Page extract →
———
A new city map showing percent of patients testing positive for coronavirus by ZIP code suggests the poorest New Yorkers are hardest hit by the pandemic.
The wealthiest parts of the city, including most of Manhattan and waterfront sections of Queens and Brooklyn, have the lowest percentage of people testing positive for the virus, according to the map released by the city Department of Health.
The map is flawed in that it does not incorporate the overall number of tests given, just the positivity rate of tests taken. The city’s health commissioner has warned that it largely reflects testing behavior of medical providers.
But data scientist Michael Donnelly, who’s been crunching the city’s coronavirus numbers since the start of the outbreak, noted the testing map tracks with earlier turnstile data.
Those maps showed ridership plummeting in Manhattan stations in mid-March, while New Yorkers from the outer reaches of the outer boroughs continued commuting.
“Over time we start to see the effect of the fact that Manhattan and the inner zip codes of Queens and Brooklyn have a lower positive rate because they were able to bend the curve before the outer boroughs,” Donnelly said. Many of those residents have white-collar jobs that allow for telecommuting.
“I think the clear next step there, is if that’s true, then there’s a real socio-economic inequality, inequity in the fact that these ZIP codes, which also tend to skew lower socio-economic, are also going to be the ones who are harder hit by this pandemic,” Donnelly said.
“Broad strokes, those tend to be the wage workers, emergency service workers that are exposing themselves more and more over time,” Donnelly said. Many front-line workers, from grocery store clerks to EMTs, live in the outer boroughs. Their jobs require them to use the subways while the majority of New Yorkers stay home.
———
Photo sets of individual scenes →
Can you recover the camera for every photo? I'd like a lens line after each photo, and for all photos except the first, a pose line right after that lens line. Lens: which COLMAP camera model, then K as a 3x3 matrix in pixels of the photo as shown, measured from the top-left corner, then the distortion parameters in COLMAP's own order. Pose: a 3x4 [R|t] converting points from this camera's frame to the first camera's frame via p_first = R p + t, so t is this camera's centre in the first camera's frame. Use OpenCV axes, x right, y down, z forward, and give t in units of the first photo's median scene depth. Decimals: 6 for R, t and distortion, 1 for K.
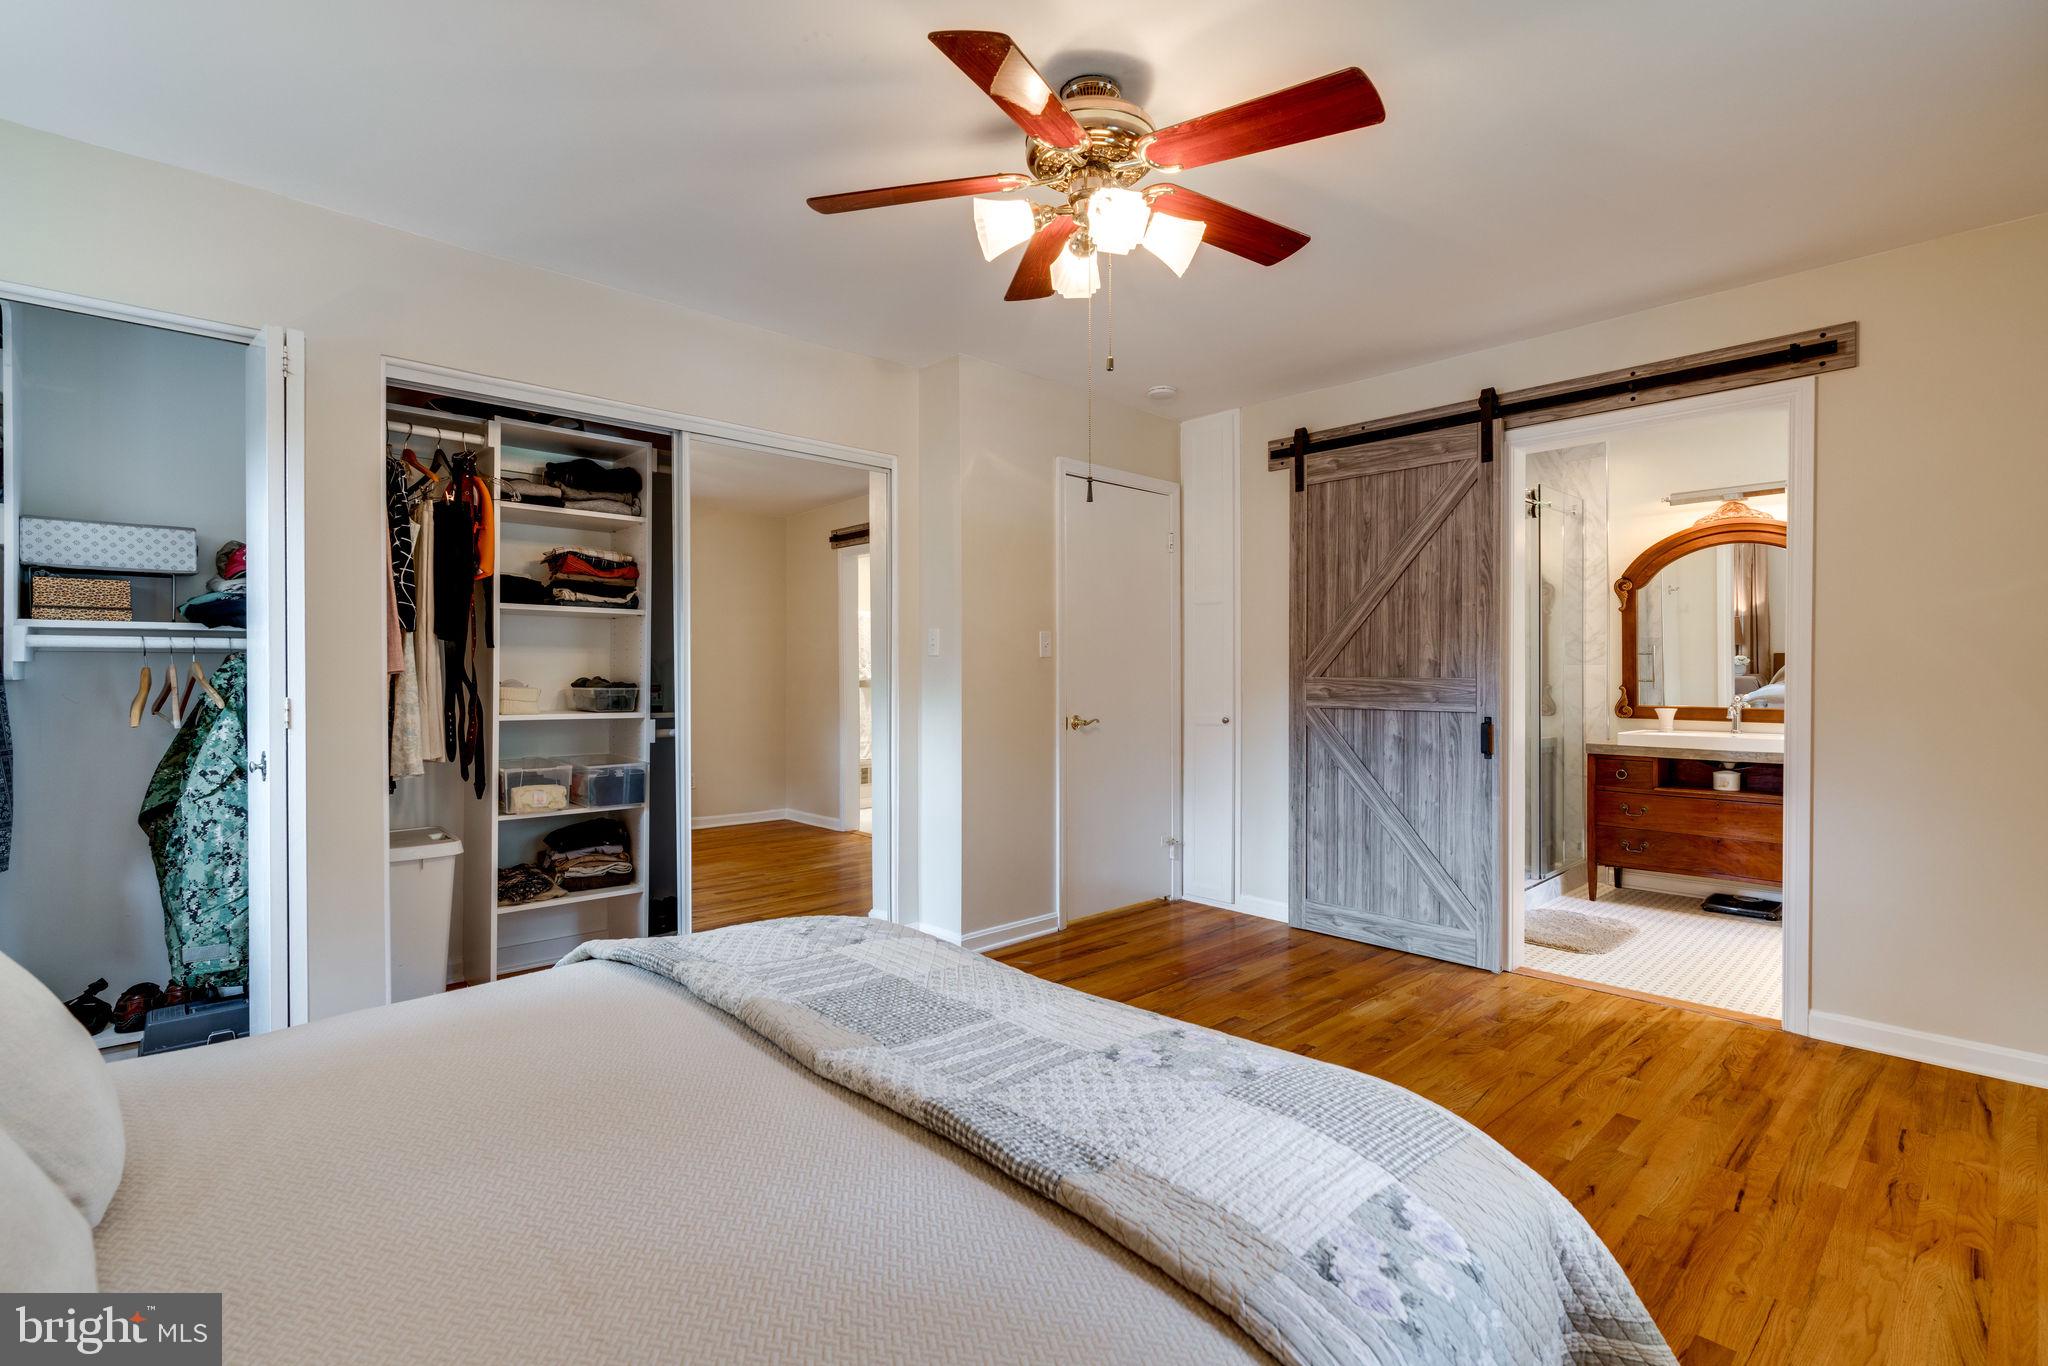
lens RADIAL K [[958.2, 0, 1025.4], [0, 958.2, 679.9], [0, 0, 1]] dist [-0.000216, 0.000720]
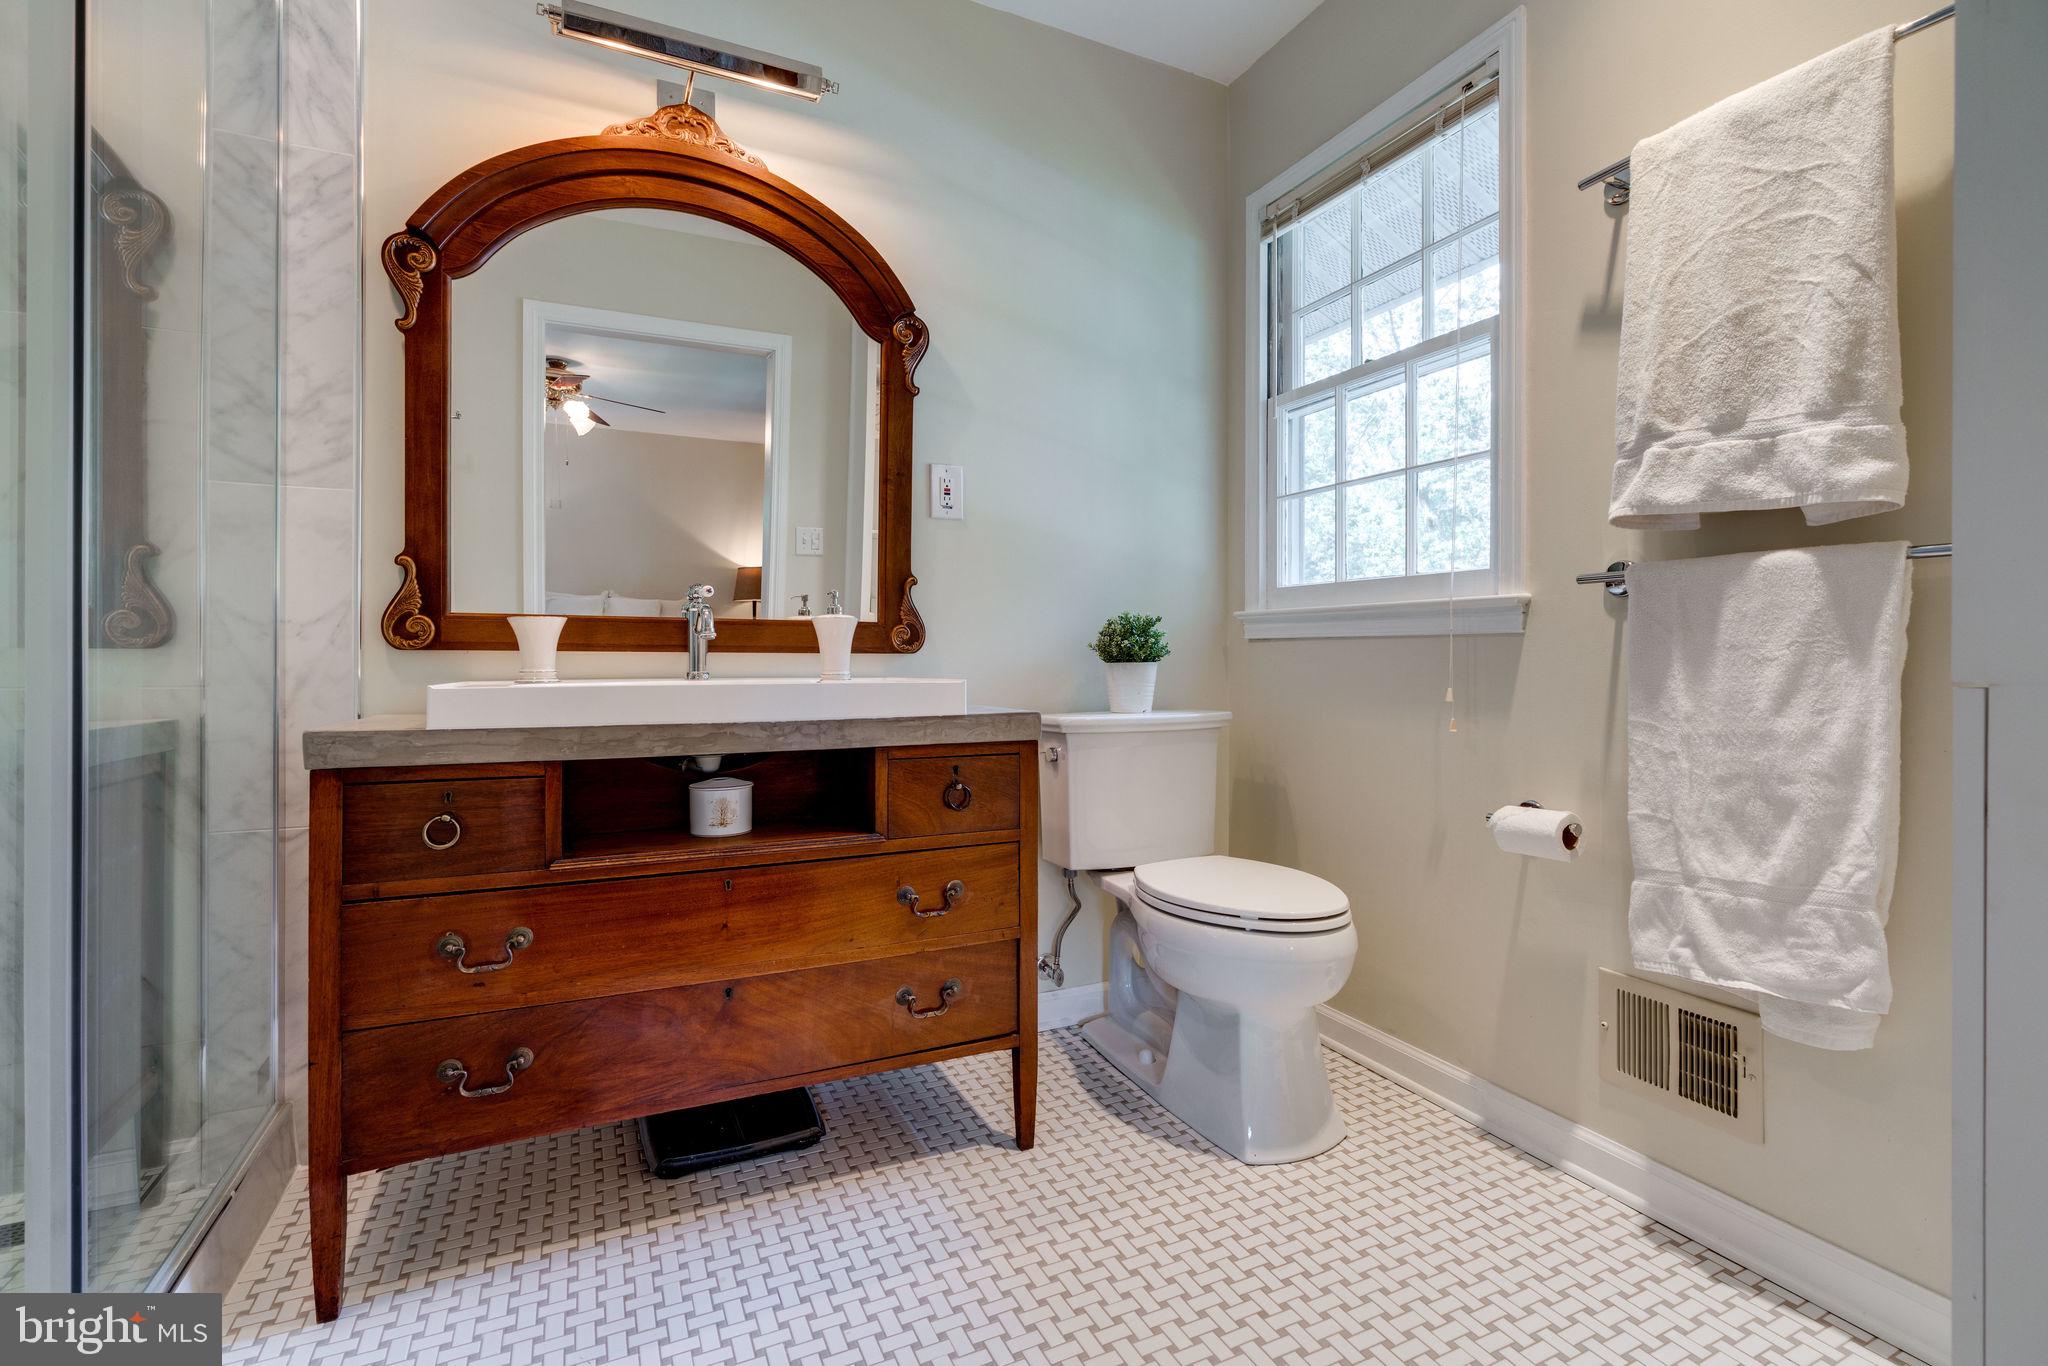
lens RADIAL K [[958.2, 0, 1017.5], [0, 958.2, 654.4], [0, 0, 1]] dist [-0.000216, 0.000720]
pose [[0.338567, 0.008024, 0.940908, 0.383075], [0.003757, 0.999944, -0.009879, 0.045689], [-0.940935, 0.006880, 0.338518, 0.690220]]
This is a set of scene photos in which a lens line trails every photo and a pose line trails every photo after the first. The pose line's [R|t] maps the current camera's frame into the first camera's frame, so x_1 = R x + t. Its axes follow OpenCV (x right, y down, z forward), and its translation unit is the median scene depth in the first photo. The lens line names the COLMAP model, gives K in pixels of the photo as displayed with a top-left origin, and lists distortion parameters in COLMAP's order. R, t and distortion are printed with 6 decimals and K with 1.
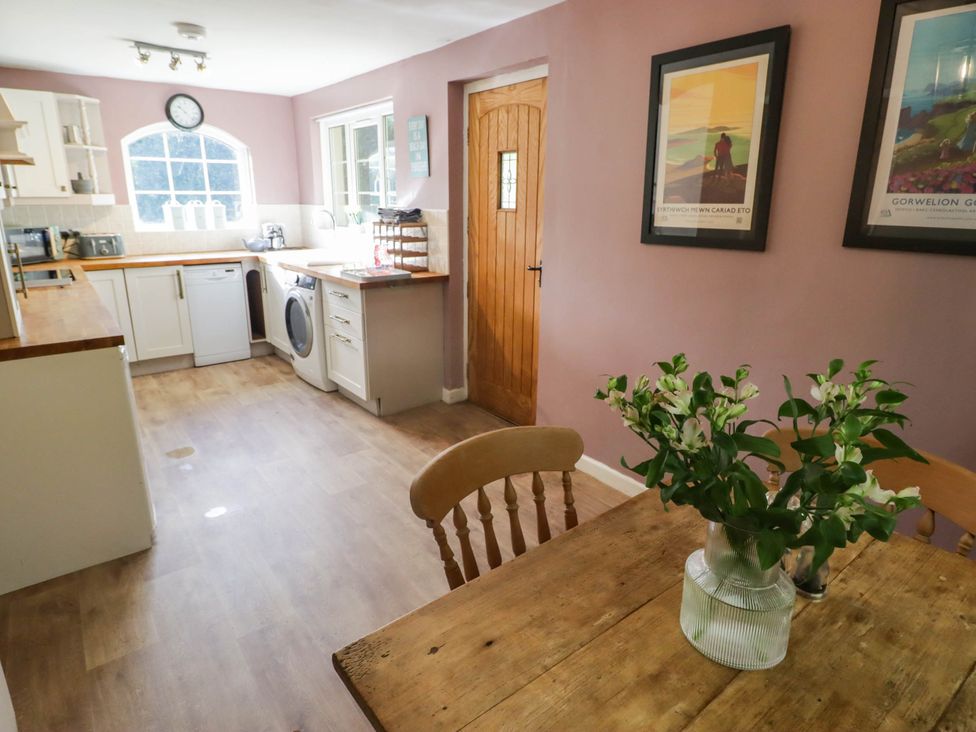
lens RADIAL K [[559.4, 0, 487.3], [0, 559.4, 352.9], [0, 0, 1]] dist [0.004803, -0.017930]
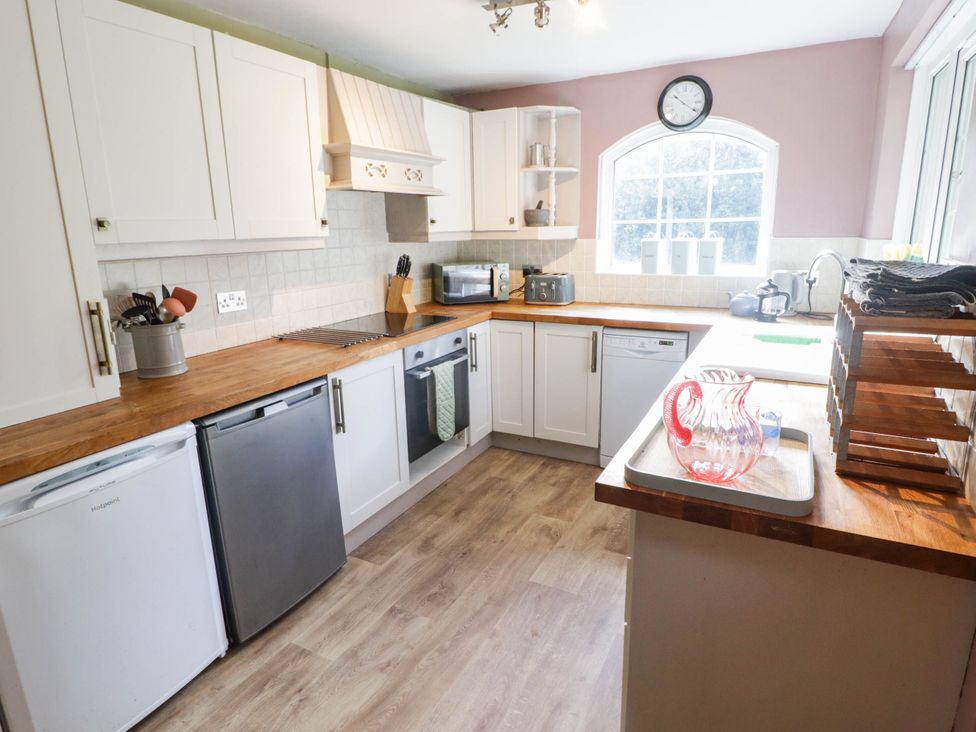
lens RADIAL K [[559.4, 0, 487.3], [0, 559.4, 352.9], [0, 0, 1]] dist [0.004803, -0.017930]
pose [[0.409607, 0.186365, -0.893023, 0.024185], [-0.223164, 0.969639, 0.099994, -0.162028], [0.884545, 0.158333, 0.438760, 0.573758]]
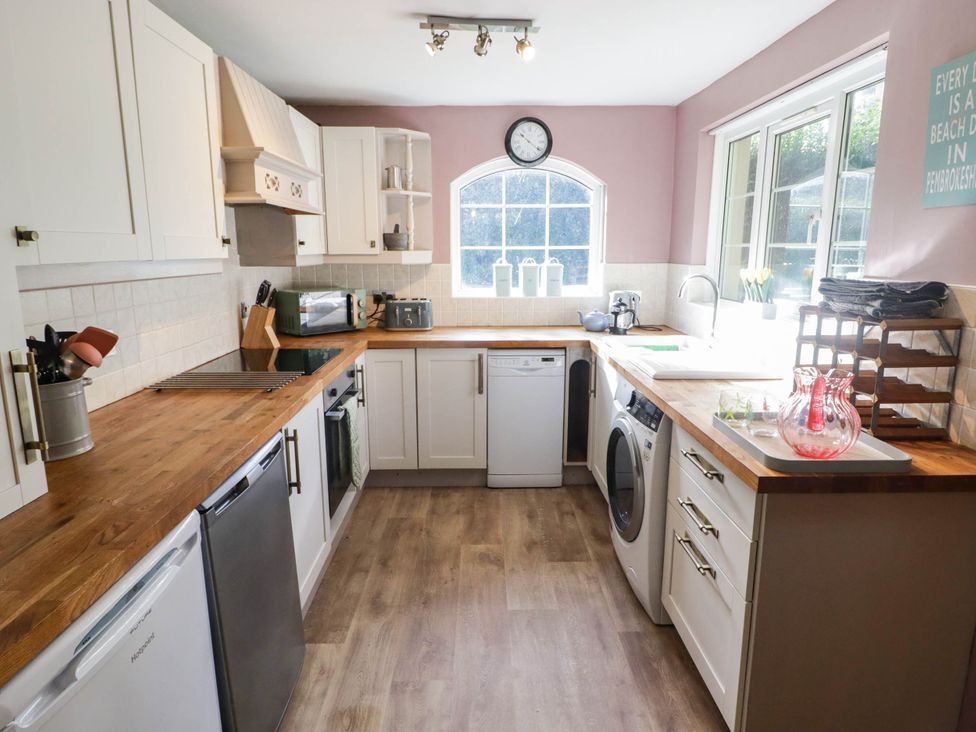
lens RADIAL K [[570.4, 0, 485.4], [0, 570.4, 353.3], [0, 0, 1]] dist [0.002498, -0.002427]
pose [[0.796319, 0.100162, -0.596527, -0.112446], [-0.154728, 0.987114, -0.040804, -0.119991], [0.584753, 0.124792, 0.801555, 0.416940]]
———
To do →
**a)** Reproduce the passage of the article on coronavirus positivity by New York City ZIP code from "The wealthiest parts" to "boroughs continued commuting." without any changes.
**b)** Carry on writing the article on coronavirus positivity by New York City ZIP code from the point where it ends.

Answers to each task →
**a)**
The wealthiest parts of the city, including most of Manhattan and waterfront sections of Queens and Brooklyn, have the lowest percentage of people testing positive for the virus, according to the map released by the city Department of Health.
The map is flawed in that it does not incorporate the overall number of tests given, just the positivity rate of tests taken. The city’s health commissioner has warned that it largely reflects testing behavior of medical providers.
But data scientist Michael Donnelly, who’s been crunching the city’s coronavirus numbers since the start of the outbreak, noted the testing map tracks with earlier turnstile data.
Those maps showed ridership plummeting in Manhattan stations in mid-March, while New Yorkers from the outer reaches of the outer boroughs continued commuting.

**b)**
The map does not track with age. The borough with the highest percentage of elderly — Manhattan — has the lowest rate of residents testing positive as well as the fewest confirmed COVID-19 cases behind Staten Island, Donnelly said.
Meanwhile, the youngest boroughs — The Bronx followed by Brooklyn — have some of the highest numbers of confirmed cases and percentage of patients testing positive. Queens, which has an average in terms of age, is the epicenter of the city’s outbreak.
There’s also the possibility that Manhattan doctors are testing more mild cases than the outer boroughs, Donnelly said. That’s a scenario that is backed by city Health Commissioner Dr. Oxiris Barbot.
“This map tells us about testing behavior. It doesn’t tell us anything about how the virus is being transmitted,” Barbot said at a recent City Hall press conference, referring to an earlier, less detailed version of the data.
“What the map shows is the variability in terms of, if you could think about it as hit rate, meaning that there are some parts of the city, Brooklyn and Queens, where providers are being more judicious in terms of who it is that they’re testing.
“And that in other parts of the city, you still have a ways to go in terms of ensuring that we are reserving testing for those individuals who are not getting better and who fall into those chronic underlying illnesses,” Barbot said.
“I wouldn’t make anything more of the map other than it reflects testing behavior of providers,” Barbot said.